_PROBLEM SET_.
A. Using the C++ thread, explain in two or three sentences why printing a char* with cout produces random garbage.
B. From the C++ thread, output the stretch from "However, if you" through "memory after it.".
C. According to the C++ thread, what does the void* overload of operator<< print?

_SELECTED PASSAGE_.
▼
And for completeness - the same code, but with int instead of char, performs as expected:

int s (3);
cout << s << endl;
cout << &s << endl;
cout << (void*)&s << endl;

Produces:

3
002AF940
002AF940

Answer 1

A char * is a special thing in C++, inherited from C. It is, in most circumstances, a C-style string. It is supposed to point to an array of chars, terminated with a 0 (a NUL character, '\0').

So it tries to print this, following on in to the memory after the 'm', looking for a terminating '\0'. This makes it print some random garbage. This is known as Undefined Behaviour.

Answer 2

There is an operator<< overload specifically for char* strings. This outputs the null-terminated string, not the address. Since the pointer you're passing this overload isn't a null-terminated string, you also get Undefined Behavior when operator<< runs past the end of the buffer.

Conversely, the void* overload will print the address.

Answer 3

Because operator<< is overloaded based on the data type.

If you give it a char, it assumes you want that character.

If you give it a void*, it assumes you want an address.

However, if you give it a char*, it takes that as a C-style string and attempts to output it as such. Since the original intent of C++ was "C with classes", handling of C-style strings was a necessity.

The reason you get all the rubbish at the end is simply because, despite your assertion to the compiler, it isn't actually a C-style string. Specifically, it is not guaranteed to have a string-terminating NUL character at the end so the output routines will just output whatever happens to be in memory after it.
▲
[Body or hand keypoint records]
▼
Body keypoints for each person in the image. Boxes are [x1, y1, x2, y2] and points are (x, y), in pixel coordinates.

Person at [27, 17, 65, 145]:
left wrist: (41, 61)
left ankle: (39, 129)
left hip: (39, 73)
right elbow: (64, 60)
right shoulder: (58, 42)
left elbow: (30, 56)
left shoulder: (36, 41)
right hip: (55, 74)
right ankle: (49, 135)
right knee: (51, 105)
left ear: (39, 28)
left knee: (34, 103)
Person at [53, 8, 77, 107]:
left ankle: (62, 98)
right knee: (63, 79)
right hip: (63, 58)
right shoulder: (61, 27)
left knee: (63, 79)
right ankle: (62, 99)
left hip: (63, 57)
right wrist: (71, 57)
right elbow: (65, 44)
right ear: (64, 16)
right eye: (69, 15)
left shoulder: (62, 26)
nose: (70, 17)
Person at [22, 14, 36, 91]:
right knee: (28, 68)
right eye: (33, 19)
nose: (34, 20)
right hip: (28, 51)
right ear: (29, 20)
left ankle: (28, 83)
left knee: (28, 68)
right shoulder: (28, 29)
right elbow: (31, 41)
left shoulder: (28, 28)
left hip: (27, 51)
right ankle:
▲
_ANSWER SET_.
A. A char* gets the operator<< overload for C-style strings, so cout prints characters starting at that address until it reaches a terminating '\0'. This pointer is not really a null-terminated string, so output runs past the end of the buffer and shows whatever happens to be in memory after it. The result is undefined behavior.

B.
However, if you give it a char*, it takes that as a C-style string and attempts to output it as such. Since the original intent of C++ was "C with classes", handling of C-style strings was a necessity.

The reason you get all the rubbish at the end is simply because, despite your assertion to the compiler, it isn't actually a C-style string. Specifically, it is not guaranteed to have a string-terminating NUL character at the end so the output routines will just output whatever happens to be in memory after it.

C. The address.